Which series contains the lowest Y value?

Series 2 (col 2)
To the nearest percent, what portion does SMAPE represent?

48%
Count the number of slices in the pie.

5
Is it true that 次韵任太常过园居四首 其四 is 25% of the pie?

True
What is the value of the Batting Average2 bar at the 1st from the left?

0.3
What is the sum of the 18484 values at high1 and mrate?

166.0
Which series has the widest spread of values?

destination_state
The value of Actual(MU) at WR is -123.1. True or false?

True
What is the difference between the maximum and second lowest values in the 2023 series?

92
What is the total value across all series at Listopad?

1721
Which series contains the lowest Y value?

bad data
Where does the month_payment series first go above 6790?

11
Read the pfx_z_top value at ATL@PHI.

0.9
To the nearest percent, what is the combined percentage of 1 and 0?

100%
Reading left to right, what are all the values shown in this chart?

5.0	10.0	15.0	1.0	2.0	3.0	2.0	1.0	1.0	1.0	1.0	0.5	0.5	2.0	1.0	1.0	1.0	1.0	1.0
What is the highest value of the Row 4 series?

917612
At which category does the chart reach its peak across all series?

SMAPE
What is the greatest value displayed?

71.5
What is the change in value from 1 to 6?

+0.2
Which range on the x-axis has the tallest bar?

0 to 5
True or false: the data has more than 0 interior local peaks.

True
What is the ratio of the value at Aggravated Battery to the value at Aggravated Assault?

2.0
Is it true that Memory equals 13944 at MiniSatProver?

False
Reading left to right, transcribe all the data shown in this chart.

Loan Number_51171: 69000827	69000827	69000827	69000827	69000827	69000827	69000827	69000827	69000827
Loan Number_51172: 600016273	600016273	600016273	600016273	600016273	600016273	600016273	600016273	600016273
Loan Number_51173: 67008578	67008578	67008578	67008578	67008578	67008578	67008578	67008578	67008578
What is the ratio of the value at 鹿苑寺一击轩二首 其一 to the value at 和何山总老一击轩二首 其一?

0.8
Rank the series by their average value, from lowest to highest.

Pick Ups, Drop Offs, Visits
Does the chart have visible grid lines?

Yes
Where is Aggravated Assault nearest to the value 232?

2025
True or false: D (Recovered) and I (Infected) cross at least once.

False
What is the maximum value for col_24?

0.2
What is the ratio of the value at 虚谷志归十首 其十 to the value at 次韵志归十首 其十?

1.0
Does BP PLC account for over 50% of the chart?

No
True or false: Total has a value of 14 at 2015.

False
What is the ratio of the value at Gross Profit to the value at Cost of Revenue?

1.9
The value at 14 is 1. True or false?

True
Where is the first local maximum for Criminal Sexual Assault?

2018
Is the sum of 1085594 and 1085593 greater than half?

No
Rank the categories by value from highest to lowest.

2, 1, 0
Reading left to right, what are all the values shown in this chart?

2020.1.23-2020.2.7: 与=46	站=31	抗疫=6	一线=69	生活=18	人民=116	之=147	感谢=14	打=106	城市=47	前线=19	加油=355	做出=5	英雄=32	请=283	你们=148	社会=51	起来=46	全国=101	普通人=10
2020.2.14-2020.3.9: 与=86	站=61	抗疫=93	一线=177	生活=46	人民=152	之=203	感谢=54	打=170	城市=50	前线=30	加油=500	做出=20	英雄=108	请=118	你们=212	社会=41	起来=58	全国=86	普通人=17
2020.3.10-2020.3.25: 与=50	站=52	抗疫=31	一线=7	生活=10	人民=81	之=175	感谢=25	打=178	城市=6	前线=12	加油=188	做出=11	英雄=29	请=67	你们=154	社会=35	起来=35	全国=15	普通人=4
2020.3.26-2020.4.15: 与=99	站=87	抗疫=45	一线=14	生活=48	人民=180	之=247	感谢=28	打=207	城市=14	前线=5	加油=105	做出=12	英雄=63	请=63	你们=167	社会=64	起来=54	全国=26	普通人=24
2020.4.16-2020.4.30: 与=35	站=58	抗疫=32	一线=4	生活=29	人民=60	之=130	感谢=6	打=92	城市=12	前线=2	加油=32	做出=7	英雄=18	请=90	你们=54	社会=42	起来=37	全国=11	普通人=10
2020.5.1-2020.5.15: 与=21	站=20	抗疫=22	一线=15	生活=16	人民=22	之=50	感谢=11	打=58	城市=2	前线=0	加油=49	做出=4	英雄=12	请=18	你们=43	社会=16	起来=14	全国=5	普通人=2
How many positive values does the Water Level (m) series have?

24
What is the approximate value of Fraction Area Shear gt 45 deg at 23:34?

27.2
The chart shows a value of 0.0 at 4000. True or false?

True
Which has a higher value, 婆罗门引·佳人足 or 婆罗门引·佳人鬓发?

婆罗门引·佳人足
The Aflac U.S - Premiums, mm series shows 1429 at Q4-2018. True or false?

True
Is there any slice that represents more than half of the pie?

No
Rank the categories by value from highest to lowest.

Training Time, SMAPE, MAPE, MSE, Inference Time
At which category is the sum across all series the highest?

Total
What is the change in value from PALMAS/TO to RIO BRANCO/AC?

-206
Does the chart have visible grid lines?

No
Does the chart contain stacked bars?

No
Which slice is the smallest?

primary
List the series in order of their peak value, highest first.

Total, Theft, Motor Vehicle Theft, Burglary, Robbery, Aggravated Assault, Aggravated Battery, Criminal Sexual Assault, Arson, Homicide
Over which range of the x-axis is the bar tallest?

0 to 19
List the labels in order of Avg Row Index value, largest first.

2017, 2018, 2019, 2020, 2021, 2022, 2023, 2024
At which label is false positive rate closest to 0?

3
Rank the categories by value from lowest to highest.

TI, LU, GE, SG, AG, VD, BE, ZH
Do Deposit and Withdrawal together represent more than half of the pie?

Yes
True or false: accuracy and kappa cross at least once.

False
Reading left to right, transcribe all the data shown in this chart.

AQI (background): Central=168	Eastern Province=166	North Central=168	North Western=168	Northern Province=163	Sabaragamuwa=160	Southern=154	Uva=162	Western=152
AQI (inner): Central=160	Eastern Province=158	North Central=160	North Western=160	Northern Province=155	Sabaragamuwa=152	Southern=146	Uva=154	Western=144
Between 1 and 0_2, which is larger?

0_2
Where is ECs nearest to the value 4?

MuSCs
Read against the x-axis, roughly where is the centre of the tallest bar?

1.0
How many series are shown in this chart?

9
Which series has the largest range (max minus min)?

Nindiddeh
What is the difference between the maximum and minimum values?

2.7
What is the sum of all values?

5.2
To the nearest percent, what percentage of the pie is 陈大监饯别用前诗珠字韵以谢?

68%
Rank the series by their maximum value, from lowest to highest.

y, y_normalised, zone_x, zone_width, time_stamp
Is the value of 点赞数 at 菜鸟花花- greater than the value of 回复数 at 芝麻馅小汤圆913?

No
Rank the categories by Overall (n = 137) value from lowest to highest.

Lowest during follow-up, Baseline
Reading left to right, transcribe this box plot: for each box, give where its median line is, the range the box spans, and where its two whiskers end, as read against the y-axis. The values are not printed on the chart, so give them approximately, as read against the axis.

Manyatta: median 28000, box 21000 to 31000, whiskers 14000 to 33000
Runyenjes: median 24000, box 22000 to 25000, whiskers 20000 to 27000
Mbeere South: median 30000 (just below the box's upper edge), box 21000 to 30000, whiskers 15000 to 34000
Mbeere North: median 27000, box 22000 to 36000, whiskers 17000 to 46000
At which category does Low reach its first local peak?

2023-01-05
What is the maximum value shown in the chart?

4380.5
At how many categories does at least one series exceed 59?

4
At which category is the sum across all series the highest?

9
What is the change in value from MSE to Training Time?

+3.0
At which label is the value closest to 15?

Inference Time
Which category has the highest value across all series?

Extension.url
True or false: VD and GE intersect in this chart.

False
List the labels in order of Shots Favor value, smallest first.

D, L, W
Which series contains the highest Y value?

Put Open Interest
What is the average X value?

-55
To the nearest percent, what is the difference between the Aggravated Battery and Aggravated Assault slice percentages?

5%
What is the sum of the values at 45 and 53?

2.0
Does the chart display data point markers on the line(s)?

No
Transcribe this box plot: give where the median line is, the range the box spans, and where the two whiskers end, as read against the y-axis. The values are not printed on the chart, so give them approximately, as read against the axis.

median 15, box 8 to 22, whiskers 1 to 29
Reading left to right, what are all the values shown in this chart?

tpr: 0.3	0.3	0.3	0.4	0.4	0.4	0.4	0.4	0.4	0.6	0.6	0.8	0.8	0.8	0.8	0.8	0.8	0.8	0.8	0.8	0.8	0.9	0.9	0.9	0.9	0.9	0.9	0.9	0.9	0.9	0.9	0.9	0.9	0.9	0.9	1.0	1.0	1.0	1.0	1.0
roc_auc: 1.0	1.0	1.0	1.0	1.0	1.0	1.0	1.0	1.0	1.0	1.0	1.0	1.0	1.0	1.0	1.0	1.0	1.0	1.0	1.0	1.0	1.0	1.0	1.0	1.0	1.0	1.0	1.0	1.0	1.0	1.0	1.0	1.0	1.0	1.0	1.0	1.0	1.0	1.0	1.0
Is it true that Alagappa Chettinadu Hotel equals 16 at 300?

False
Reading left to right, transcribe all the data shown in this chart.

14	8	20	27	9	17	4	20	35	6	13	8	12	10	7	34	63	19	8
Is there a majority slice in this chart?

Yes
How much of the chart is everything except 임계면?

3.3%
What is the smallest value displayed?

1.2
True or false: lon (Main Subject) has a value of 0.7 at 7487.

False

▬▬▬

▸ **Opdracht**: Zet alleen de regels van de items vanaf het begin tot en met de regel met "What is the total" om in een JSON-lijst van strings, met één string per regel en zonder lege regels.

▸ **Antwoord**:
[
  "Which series contains the lowest Y value?",
  "Series 2 (col 2)",
  "To the nearest percent, what portion does SMAPE represent?",
  "48%",
  "Count the number of slices in the pie.",
  "5",
  "Is it true that 次韵任太常过园居四首 其四 is 25% of the pie?",
  "True",
  "What is the value of the Batting Average2 bar at the 1st from the left?",
  "0.3",
  "What is the sum of the 18484 values at high1 and mrate?",
  "166.0",
  "Which series has the widest spread of values?",
  "destination_state",
  "The value of Actual(MU) at WR is -123.1. True or false?",
  "True",
  "What is the difference between the maximum and second lowest values in the 2023 series?",
  "92",
  "What is the total value across all series at Listopad?"
]